可那也是因為她太惹人惱怒,他都已經把證據擺到了她的面前,表明他愿意給她一個退路,她卻絲毫不領情。
好吧,他承認方才跟她說話的語氣的確是有些許沖人,他不該那么嚴厲與兇狠。
蒲挽歌是他的妻子,而非昭獄的牢犯,氣血翻涌之下,他才克制不住,對著她兇。
但他真的不是有意的,這件事情他也受了委屈,她卻怎么都不肯低頭,甚至連一句好聽的話都沒有。
他苦口婆心跟她講了那么多,縱然語氣的確不怎么好,但她何至于就淡淡且十分氣人的回了一個哦,而后還不耐煩打斷問他何時才能和離?
他真的想讓她別說,這才用了十分孟浪的方式強行要吻她。
晏池昀雖然感受到了眼前人復雜翻覆的情緒,但實在看不懂她的委屈從何而來,仔仔細細反思了一番,甚至鬼迷心竅覺得他是不是不應該那么強勢踢開那道門?撕破了她的體面?
思忖期間,他的余光掃到散落在地上的卷宗和信箋,驀地想到她的哭泣,該不會是因為程文闕對她的欺騙吧?
適才她看了卷宗,加上他給她剖析利弊,把程文闕靠近她的目的說了出來,還把程文闕倒打一耙的審問結果也擺到她的面前。
她嘴上漠不在乎,心里說不定就像是四妹妹那樣難過而不能自抑?
程文闕背叛她的舉措,無異于那日她對他這個丈夫的背叛。
他那日都無比惱怒她的紅杏出墻,想必她今日也是生氣的。
但是就為了那么一個軟骨頭的廢物男人何至于掉眼淚?
晏池昀被打的臉依舊泛著疼,思緒轉了一圈,被打被羞辱的滔天怒火逐漸消散而去,他慢慢冷靜了下來。
看著眼前眼角噙著淚光的女郎,一時之間竟不知道說些什么,“……”
蒲矜玉不想哭的,也竭力在忍了,可是一想到姨娘,眼淚便不受控制。
她不想任何人看到她的脆弱,尤其還是這個高高在上企圖教她做事的愚蠢男人。
他看起來是生氣的,但他不說話,也沒有拂袖而去,亦或者震怒到極點抬手就要殺了她。
只堵在她面前凝視著她做什么?他沒被打夠嗎?
蒲矜玉自覺情緒有些失控,不想跟他繼續面對了。晏池昀身形高大,擋在前面,她要下去,只能推開他。
她早就厭倦了戴著面具生活,也不想強顏歡笑繼續應付,她抬手就要推開他,說話也不客氣,“滾開!”
晏池昀不過是在走神的片刻,居然就被她猛然推退了半步,看著她靈活跳下圓桌,抬腳就要往外走。
他忙上前拉住她的手腕,“你去哪?”出口之時,聲音還是一貫冷.硬.的。
一想到方才活絡的思緒,他緩了緩聲線,可要再次開口又不知說什么,便加重了攥捏著她手腕的力道,不叫她離開。
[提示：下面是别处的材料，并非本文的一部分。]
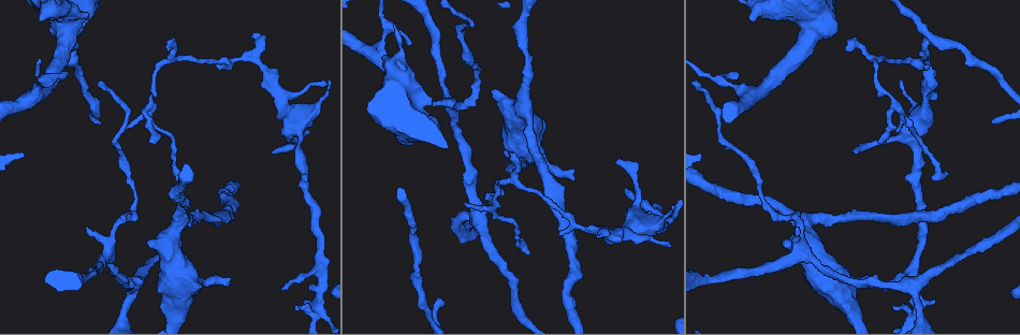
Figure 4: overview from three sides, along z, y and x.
Open: em planes (tint) at (845, 47) of figure 4. An open end.

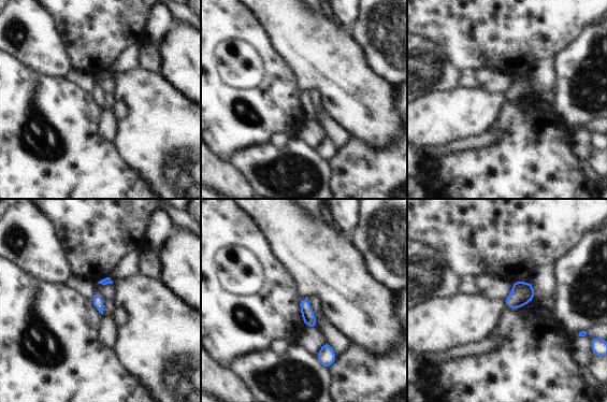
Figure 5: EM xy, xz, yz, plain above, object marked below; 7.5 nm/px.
Open: em planes (letters) at the same point. What lies round it.

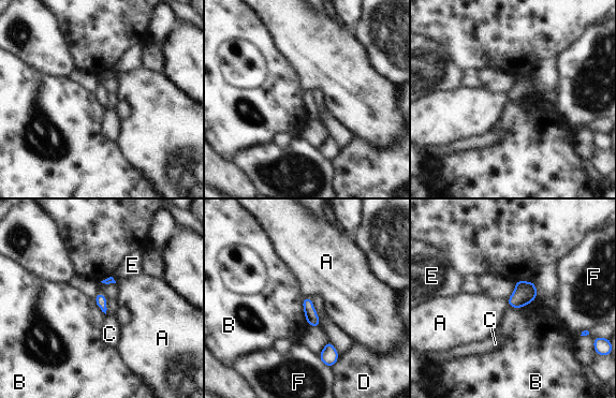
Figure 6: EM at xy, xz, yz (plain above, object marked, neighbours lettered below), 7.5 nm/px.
Skip. The object is 80 nm wide here; A, B, C, D, E and F are other cells; a border runs along (304, 296), (310, 297) in figure 6; no lettered fragment goes on from it.

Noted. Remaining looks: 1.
Finish: edits made, add at figure 3; the rest is unchecked.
蒲矜玉覺得他的手掌過于寬大灼熱,好似一把枷鎖,要牢牢鎖控住她。
她煩透了這層感受,她掙扎抗拒,“我讓你滾開!”她不僅上手,還上腳,絲毫不客氣踢打他,活像是刺猬。
制服蒲氏一個弱女子當然很簡單,但晏池昀又不好對她動手,怕不小心傷到她,尤其此刻她的情緒失控,很不對勁。
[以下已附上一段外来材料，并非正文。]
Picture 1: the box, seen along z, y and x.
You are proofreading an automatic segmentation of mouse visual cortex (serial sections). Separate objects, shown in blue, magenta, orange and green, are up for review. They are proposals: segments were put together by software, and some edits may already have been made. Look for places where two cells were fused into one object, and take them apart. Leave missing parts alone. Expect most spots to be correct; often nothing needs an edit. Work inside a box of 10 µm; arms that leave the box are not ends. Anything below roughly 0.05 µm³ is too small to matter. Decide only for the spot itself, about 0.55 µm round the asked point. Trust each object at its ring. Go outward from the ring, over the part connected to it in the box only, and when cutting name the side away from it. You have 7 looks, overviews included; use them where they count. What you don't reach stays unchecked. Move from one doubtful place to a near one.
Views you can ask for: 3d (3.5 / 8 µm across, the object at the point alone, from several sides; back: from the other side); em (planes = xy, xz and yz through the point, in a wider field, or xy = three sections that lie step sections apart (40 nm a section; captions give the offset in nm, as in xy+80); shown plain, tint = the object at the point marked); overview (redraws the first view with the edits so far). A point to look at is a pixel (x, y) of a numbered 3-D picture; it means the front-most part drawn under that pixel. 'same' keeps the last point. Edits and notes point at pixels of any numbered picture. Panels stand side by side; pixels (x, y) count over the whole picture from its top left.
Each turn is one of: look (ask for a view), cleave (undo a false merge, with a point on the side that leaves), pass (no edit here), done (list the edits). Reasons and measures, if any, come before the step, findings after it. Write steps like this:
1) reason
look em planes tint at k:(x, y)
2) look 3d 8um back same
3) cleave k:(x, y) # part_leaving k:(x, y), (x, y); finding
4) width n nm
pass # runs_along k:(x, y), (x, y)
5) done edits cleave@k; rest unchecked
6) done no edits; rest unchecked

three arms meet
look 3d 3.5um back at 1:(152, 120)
索性用了點力氣直將人給拉了回來,帶入懷中,至于后面抱著她,圈著她。
“好了好了,都是我不好,我方才不應該那么強.硬.的訓斥你,對不住。”
致歉的話脫口而出,似乎也沒有那么難。
晏池昀的臉色還是冷著的,眉頭也是皺擰著的,但磁沉的嗓音卻已經溫和了許多,他一股腦接著往下道,“我并非惱你愚…”笨字還沒有說出來,他瞬間改變話鋒。
“而是氣那廝太過于狡詐奸險,誆騙于你,將你蒙在鼓里玩弄,此后又將錯全都推到你的身上。”
一個巴掌拍不響,他不會不明白,也不會相信程文闕所說的。
這些話原本是為了安撫她的情緒才胡亂說的,可開口又感覺不只是說給她聽,哄她靜下來,因為他也有些許自我麻痹。
哄她,也哄自己吧……
因為他不是很想跟懷中的人和離,至于為何不想,他也說不上來,說他對蒲挽歌心動,的確是有些,卻還不至于到非她不可的地步,可就是想挽留。
既然想,那便如此做了。
“那廝胸無點墨,愚蠢至極,不認真研學,滿心想著歪門邪道劍走偏鋒,想要不勞而獲,指不定做了多少污穢之事,是他太差勁了,這樣的人不值得你為之哭泣……”
他實在不太會哄人,往日里沉默肅穆,如今開口多說了一些,很怕言多必失,令她覺得自己是在說教,適得其反。
“總之,不是你的錯,是他的錯,也是……我的錯。”
蒲矜玉原本還在掙扎,聽著聽著她就靜了下來。
一雙水洗過的眸子,在耳畔男人磁沉溫和的話語當中,漸漸隱去憎惡厭燥,露出原本的幽靜,轉而縈繞了幾絲若有似無的興味。
她的安靜令晏池昀松了一口氣,他低頭用下巴蹭了蹭她松軟的頭發,聞著她身上的胭脂香氣。
“這件事情往后我不會再提,你也…放下吧。”
他竟想說這世上多的是比程文闕更好的人,話到嘴邊連忙制止,他是要安撫她回心轉意,而不是重新找男人。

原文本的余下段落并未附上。